## What is being asked
Before you return the entries below, strip out the pictures and keep all else exact.

+++ Given information +++

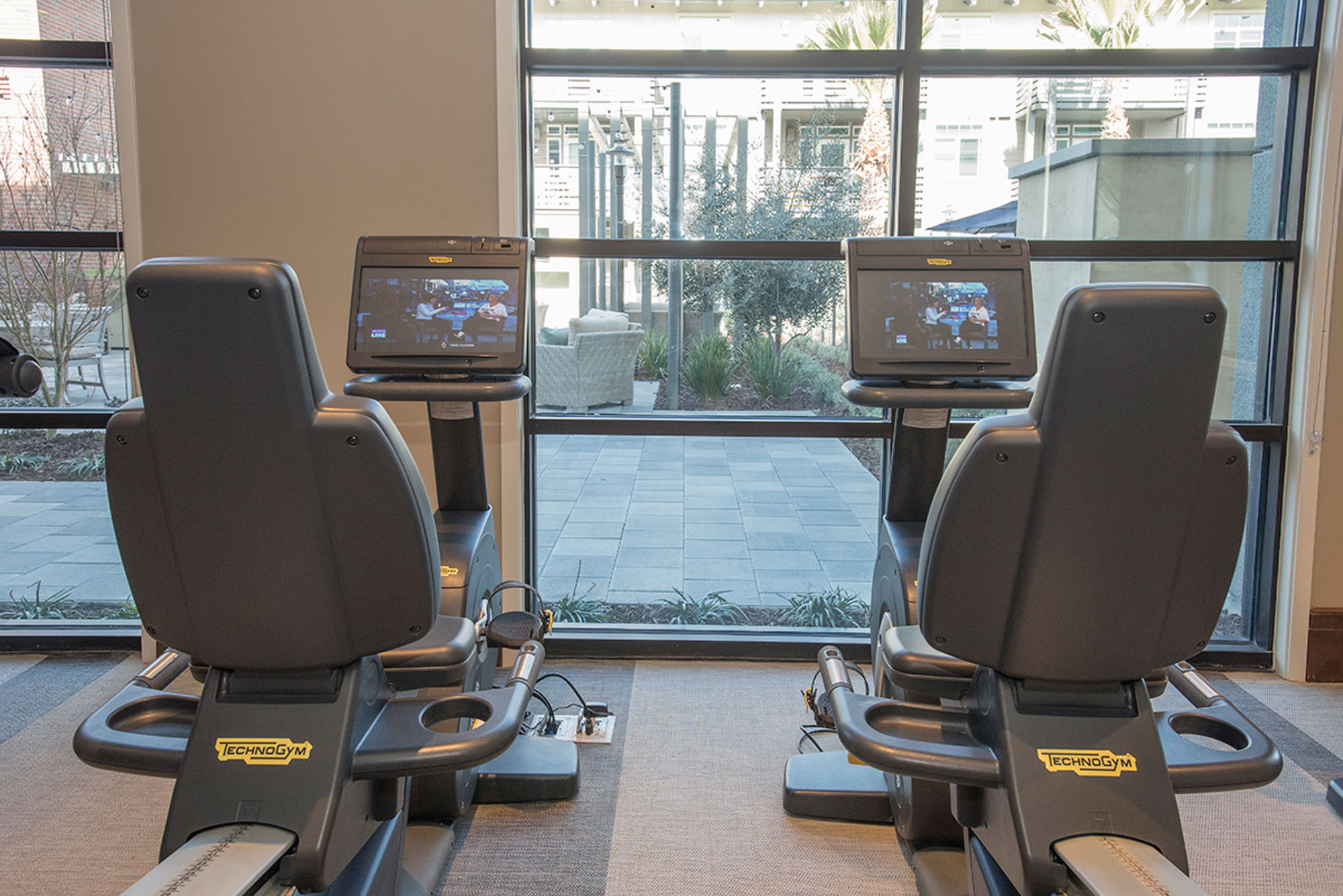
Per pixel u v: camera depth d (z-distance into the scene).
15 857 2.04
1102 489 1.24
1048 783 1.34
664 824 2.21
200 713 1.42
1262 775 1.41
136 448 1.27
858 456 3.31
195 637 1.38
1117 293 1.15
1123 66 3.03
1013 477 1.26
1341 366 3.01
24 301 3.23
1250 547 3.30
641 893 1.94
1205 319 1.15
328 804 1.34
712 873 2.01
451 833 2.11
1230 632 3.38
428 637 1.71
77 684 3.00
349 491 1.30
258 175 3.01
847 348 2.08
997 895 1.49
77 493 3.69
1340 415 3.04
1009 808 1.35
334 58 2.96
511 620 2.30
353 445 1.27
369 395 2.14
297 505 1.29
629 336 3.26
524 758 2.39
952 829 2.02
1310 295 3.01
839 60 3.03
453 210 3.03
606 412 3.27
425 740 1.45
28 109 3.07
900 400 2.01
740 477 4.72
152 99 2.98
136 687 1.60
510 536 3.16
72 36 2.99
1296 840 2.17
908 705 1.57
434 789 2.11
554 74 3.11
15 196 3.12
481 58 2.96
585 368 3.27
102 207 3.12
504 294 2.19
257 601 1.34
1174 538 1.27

+++

## Answer to this task
Per pixel u v: camera depth d (z-distance into the scene).
15 857 2.04
1102 489 1.24
1048 783 1.34
664 824 2.21
200 713 1.42
1262 775 1.41
136 448 1.27
858 456 3.31
195 637 1.38
1117 293 1.15
1123 66 3.03
1013 477 1.26
1341 366 3.01
24 301 3.23
1250 547 3.30
641 893 1.94
1205 319 1.15
328 804 1.34
712 873 2.01
451 833 2.11
1230 632 3.38
428 637 1.71
77 684 3.00
349 491 1.30
258 175 3.01
847 348 2.08
997 895 1.49
77 493 3.69
1340 415 3.04
1009 808 1.35
334 58 2.96
511 620 2.30
353 445 1.27
369 395 2.14
297 505 1.29
629 336 3.26
524 758 2.39
952 829 2.02
1310 295 3.01
839 60 3.03
453 210 3.03
606 412 3.27
425 740 1.45
28 109 3.07
900 400 2.01
740 477 4.72
152 99 2.98
136 687 1.60
510 536 3.16
72 36 2.99
1296 840 2.17
908 705 1.57
434 789 2.11
554 74 3.11
15 196 3.12
481 58 2.96
585 368 3.27
102 207 3.12
504 294 2.19
257 601 1.34
1174 538 1.27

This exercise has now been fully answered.